§ **TRY IT**:
If a record contains a picture, skip the picture and transcribe the rest exactly.

§ **DATA TO USE**:

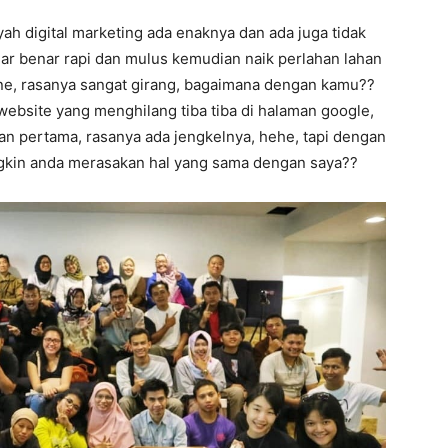
ah digital marketing ada enaknya dan ada juga tidak
nar benar rapi dan mulus kemudian naik perlahan lahan
ine, rasanya sangat girang, bagaimana dengan kamu??
tu website yang menghilang tiba tiba di halaman google,
man pertama, rasanya ada jengkelnya, hehe, tapi dengan
ngkin anda merasakan hal yang sama dengan saya??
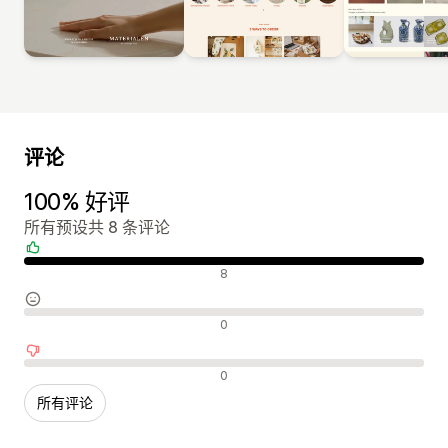
评论
100% 好评
所有预设共 8 条评论
好评
8
中评
0
差评
0
所有评论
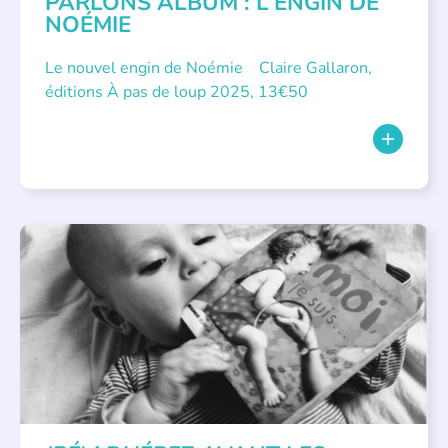
PARLONS ALBUM : L’ENGIN DE
NOÉMIE
Le nouvel engin de Noémie Claire Gallaron,
éditions À pas de loup 2025, 13€50
APPEL À SOUTIEN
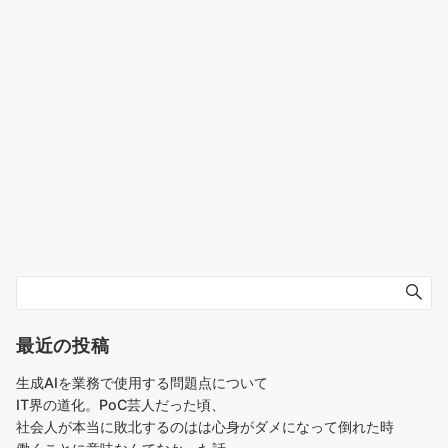
最近の投稿
生成AIを業務で使用する問題点について
IT界の道化。PoC芸人だった頃、
社会人が本当に敗北するのはは心身がダメになって倒れた時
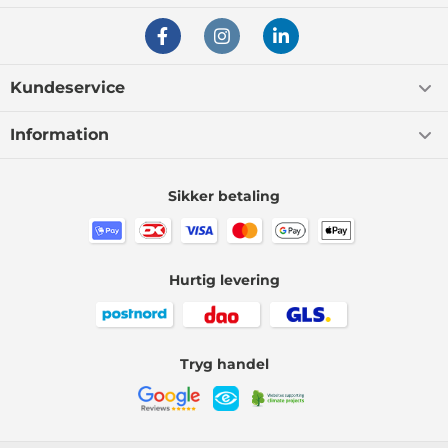
Kundeservice
Information
Sikker betaling
Hurtig levering
Tryg handel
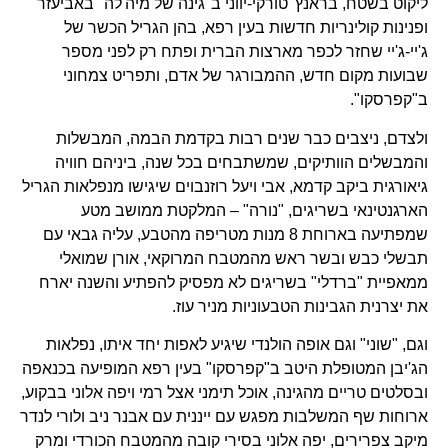
ליקוט בשטח, בראנץ' טורקי-יווני ב"גינה של מיה'לה" באביעזר
ופנינות קולינריות חדשות בעין רפא, בהן הגריל הכשר של
ג'יי-ג'יי שחזר לכפר מארצות הברית ופתח רק לפני מספר
שבועות מקום חדש, ההמבורגר של אדם, ותפריט צמחוני
ב"קפרסקו".
ולצדם, ניצבים כבר שנים רבות בקדמת הבמה, המבשלות
והמבשלים הוותיקים, שמשתבחים בכל שנה, ביניהם חוויה
גיאורגית ביקב קדמא, אבי ויעל רוזנבוים שיגישו מנפלאות הגריל
הארגנטינאי בשריגים, "נורה" – המלקטת ממושב מטע
שמפתיעה בארוחת 8 מנות מטריפה מהטבע, עליה גבאי עם
תבשלי כבש ובשר ראש מהמטבח המרוקאי, אורן שמואלי
ממאפיית "ברדלי" בשריגים לא מפסיק להפתיע והשנה יארח
את יצרנית הגבינות הטבעוניות מניר עוז.
וגם, "שוני" וגם אופה הולנדי שיגיע לאפות יחד איתו, נפלאות
הג'יבן המטופלת היטב ב"קפרסקו" בעין רפא המופיעה בכנאפה
ובסלטים טריים מהגינה, אוכל תימני אצל רמי ויפה אלוני בבקוע,
ארוחות שף המשלבות מפגש עם ייננית עם אבנר ניב ולורי לנדר
מיקב צפרירים, יפה אלוני בסירי קובה מהמטבח הכורדי ומרק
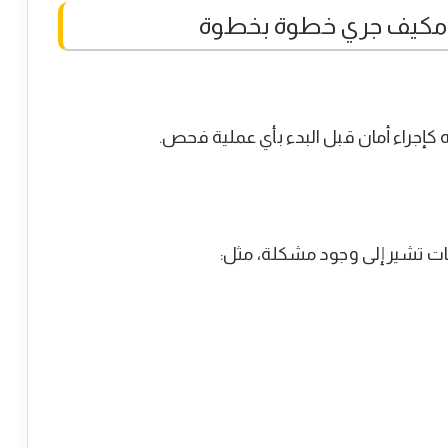
إجراء أمان قبل البدء بأي عملية فحص.
مات تشير إلى وجود مشكلة، مثل:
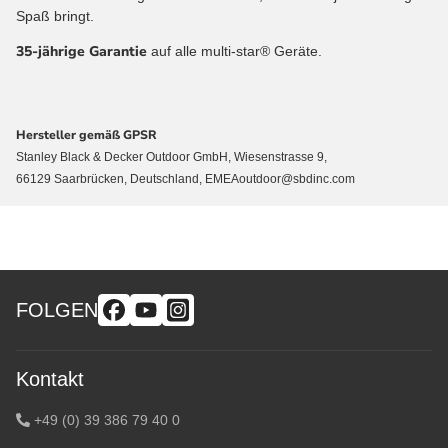
Spaß bringt.
35-jährige Garantie
auf alle multi-star® Geräte.
Hersteller gemäß GPSR
Stanley Black & Decker Outdoor GmbH, Wiesenstrasse 9,
66129 Saarbrücken, Deutschland, EMEAoutdoor@sbdinc.com
FOLGEN
Kontakt
+49 (0) 39 386 79 40 0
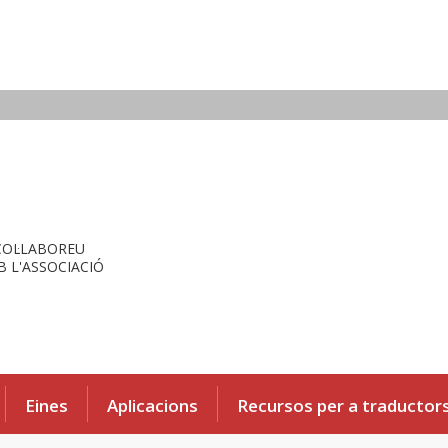
COL·LABOREU
 L'ASSOCIACIÓ
Eines
Aplicacions
Recursos per a traductor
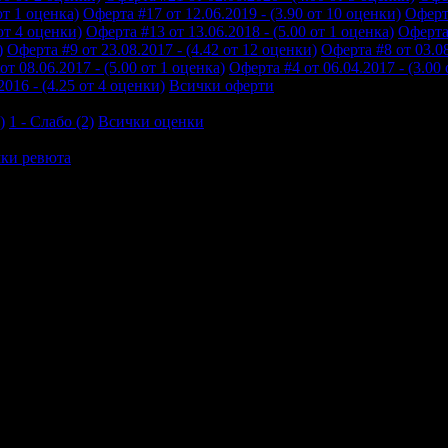
от 1 оценка)
Оферта #17 от 12.06.2019 - (3.90 от 10 оценки)
Оферта
от 4 оценки)
Оферта #13 от 13.06.2018 - (5.00 от 1 оценка)
Оферта 
)
Оферта #9 от 23.08.2017 - (4.42 от 12 оценки)
Оферта #8 от 03.08
т 08.06.2017 - (5.00 от 1 оценка)
Оферта #4 от 06.04.2017 - (3.00
2016 - (4.25 от 4 оценки)
Всички оферти
)
1 - Слабо (2)
Всички оценки
ки ревюта
и пълни с косми. Камериерките влизат без да чукат. Басейна е л
есторантът бяха много студени. Душ кабината течеше.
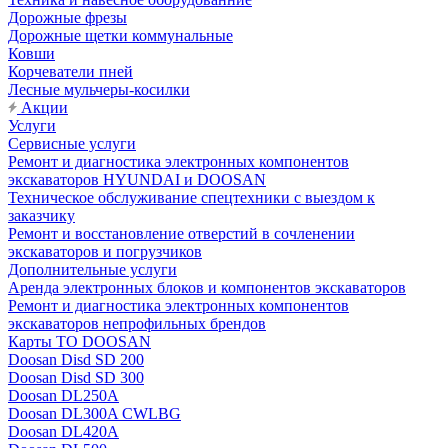
Дорожные фрезы
Дорожные щетки коммунальные
Ковши
Корчеватели пней
Лесные мульчеры-косилки
Акции
Услуги
Сервисные услуги
Ремонт и диагностика электронных компонентов
экскаваторов HYUNDAI и DOOSAN
Техническое обслуживание спецтехники с выездом к
заказчику
Ремонт и восстановление отверстий в сочленении
экскаваторов и погрузчиков
Дополнительные услуги
Аренда электронных блоков и компонентов экскаваторов
Ремонт и диагностика электронных компонентов
экскаваторов непрофильных брендов
Карты ТО DOOSAN
Doosan Disd SD 200
Doosan Disd SD 300
Doosan DL250A
Doosan DL300A CWLBG
Doosan DL420A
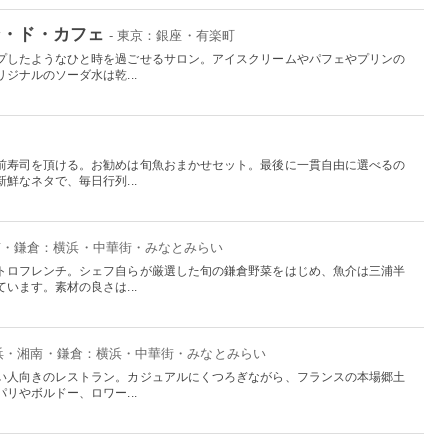
ン・ド・カフェ
- 東京：銀座・有楽町
プしたようなひと時を過ごせるサロン。アイスクリームやパフェやプリンの
ジナルのソーダ水は乾...
前寿司を頂ける。お勧めは旬魚おまかせセット。最後に一貫自由に選べるの
鮮なネタで、毎日行列...
湘南・鎌倉：横浜・中華街・みなとみらい
トロフレンチ。シェフ自らが厳選した旬の鎌倉野菜をはじめ、魚介は三浦半
います。素材の良さは...
横浜・湘南・鎌倉：横浜・中華街・みなとみらい
い人向きのレストラン。カジュアルにくつろぎながら、フランスの本場郷土
リやボルドー、ロワー...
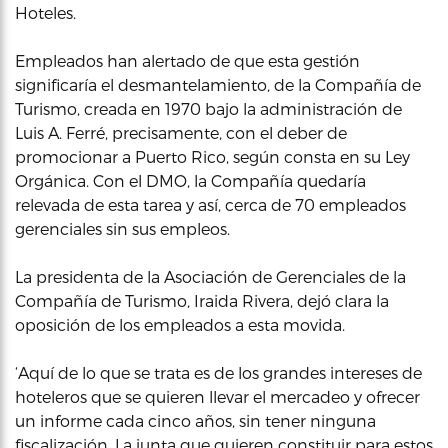
Hoteles.
Empleados han alertado de que esta gestión
significaría el desmantelamiento, de la Compañía de
Turismo, creada en 1970 bajo la administración de
Luis A. Ferré, precisamente, con el deber de
promocionar a Puerto Rico, según consta en su Ley
Orgánica. Con el DMO, la Compañía quedaría
relevada de esta tarea y así, cerca de 70 empleados
gerenciales sin sus empleos.
La presidenta de la Asociación de Gerenciales de la
Compañía de Turismo, Iraida Rivera, dejó clara la
oposición de los empleados a esta movida.
‘Aquí de lo que se trata es de los grandes intereses de
hoteleros que se quieren llevar el mercadeo y ofrecer
un informe cada cinco años, sin tener ninguna
fiscalización. La junta que quieren constituir para estos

§ **EXPECTED ANSWER**:
ah digital marketing ada enaknya dan ada juga tidak
nar benar rapi dan mulus kemudian naik perlahan lahan
ine, rasanya sangat girang, bagaimana dengan kamu??
tu website yang menghilang tiba tiba di halaman google,
man pertama, rasanya ada jengkelnya, hehe, tapi dengan
ngkin anda merasakan hal yang sama dengan saya??
评论
100% 好评
所有预设共 8 条评论
好评
8
中评
0
差评
0
所有评论
PARLONS ALBUM : L’ENGIN DE
NOÉMIE
Le nouvel engin de Noémie Claire Gallaron,
éditions À pas de loup 2025, 13€50
APPEL À SOUTIEN
最近の投稿
生成AIを業務で使用する問題点について
IT界の道化。PoC芸人だった頃、
社会人が本当に敗北するのはは心身がダメになって倒れた時
Kundeservice
Information
Sikker betaling
Hurtig levering
Tryg handel
ליקוט בשטח, בראנץ' טורקי-יווני ב"גינה של מיה'לה" באביעזר
ופנינות קולינריות חדשות בעין רפא, בהן הגריל הכשר של
ג'יי-ג'יי שחזר לכפר מארצות הברית ופתח רק לפני מספר
שבועות מקום חדש, ההמבורגר של אדם, ותפריט צמחוני
ב"קפרסקו".
ולצדם, ניצבים כבר שנים רבות בקדמת הבמה, המבשלות
והמבשלים הוותיקים, שמשתבחים בכל שנה, ביניהם חוויה
גיאורגית ביקב קדמא, אבי ויעל רוזנבוים שיגישו מנפלאות הגריל
הארגנטינאי בשריגים, "נורה" – המלקטת ממושב מטע
שמפתיעה בארוחת 8 מנות מטריפה מהטבע, עליה גבאי עם
תבשלי כבש ובשר ראש מהמטבח המרוקאי, אורן שמואלי
ממאפיית "ברדלי" בשריגים לא מפסיק להפתיע והשנה יארח
את יצרנית הגבינות הטבעוניות מניר עוז.
וגם, "שוני" וגם אופה הולנדי שיגיע לאפות יחד איתו, נפלאות
הג'יבן המטופלת היטב ב"קפרסקו" בעין רפא המופיעה בכנאפה
ובסלטים טריים מהגינה, אוכל תימני אצל רמי ויפה אלוני בבקוע,
ארוחות שף המשלבות מפגש עם ייננית עם אבנר ניב ולורי לנדר
מיקב צפרירים, יפה אלוני בסירי קובה מהמטבח הכורדי ומרק
إجراء أمان قبل البدء بأي عملية فحص.
مات تشير إلى وجود مشكلة، مثل:
Spaß bringt.
35-jährige Garantie
auf alle multi-star® Geräte.
Hersteller gemäß GPSR
Stanley Black & Decker Outdoor GmbH, Wiesenstrasse 9,
66129 Saarbrücken, Deutschland, EMEAoutdoor@sbdinc.com
FOLGEN
Kontakt
+49 (0) 39 386 79 40 0
COL·LABOREU
 L'ASSOCIACIÓ
Eines
Aplicacions
Recursos per a traductor
от 1 оценка)
Оферта #17 от 12.06.2019 - (3.90 от 10 оценки)
Оферта
от 4 оценки)
Оферта #13 от 13.06.2018 - (5.00 от 1 оценка)
Оферта 
)
Оферта #9 от 23.08.2017 - (4.42 от 12 оценки)
Оферта #8 от 03.08
т 08.06.2017 - (5.00 от 1 оценка)
Оферта #4 от 06.04.2017 - (3.00
2016 - (4.25 от 4 оценки)
Всички оферти
)
1 - Слабо (2)
Всички оценки
ки ревюта
и пълни с косми. Камериерките влизат без да чукат. Басейна е л
есторантът бяха много студени. Душ кабината течеше.
Дорожные фрезы
Дорожные щетки коммунальные
Ковши
Корчеватели пней
Лесные мульчеры-косилки
Акции
Услуги
Сервисные услуги
Ремонт и диагностика электронных компонентов
экскаваторов HYUNDAI и DOOSAN
Техническое обслуживание спецтехники с выездом к
заказчику
Ремонт и восстановление отверстий в сочленении
экскаваторов и погрузчиков
Дополнительные услуги
Аренда электронных блоков и компонентов экскаваторов
Ремонт и диагностика электронных компонентов
экскаваторов непрофильных брендов
Карты ТО DOOSAN
Doosan Disd SD 200
Doosan Disd SD 300
Doosan DL250A
Doosan DL300A CWLBG
Doosan DL420A
ン・ド・カフェ
- 東京：銀座・有楽町
プしたようなひと時を過ごせるサロン。アイスクリームやパフェやプリンの
ジナルのソーダ水は乾...
前寿司を頂ける。お勧めは旬魚おまかせセット。最後に一貫自由に選べるの
鮮なネタで、毎日行列...
湘南・鎌倉：横浜・中華街・みなとみらい
トロフレンチ。シェフ自らが厳選した旬の鎌倉野菜をはじめ、魚介は三浦半
います。素材の良さは...
横浜・湘南・鎌倉：横浜・中華街・みなとみらい
い人向きのレストラン。カジュアルにくつろぎながら、フランスの本場郷土
リやボルドー、ロワー...
Hoteles.
Empleados han alertado de que esta gestión
significaría el desmantelamiento, de la Compañía de
Turismo, creada en 1970 bajo la administración de
Luis A. Ferré, precisamente, con el deber de
promocionar a Puerto Rico, según consta en su Ley
Orgánica. Con el DMO, la Compañía quedaría
relevada de esta tarea y así, cerca de 70 empleados
gerenciales sin sus empleos.
La presidenta de la Asociación de Gerenciales de la
Compañía de Turismo, Iraida Rivera, dejó clara la
oposición de los empleados a esta movida.
‘Aquí de lo que se trata es de los grandes intereses de
hoteleros que se quieren llevar el mercadeo y ofrecer
un informe cada cinco años, sin tener ninguna
fiscalización. La junta que quieren constituir para estos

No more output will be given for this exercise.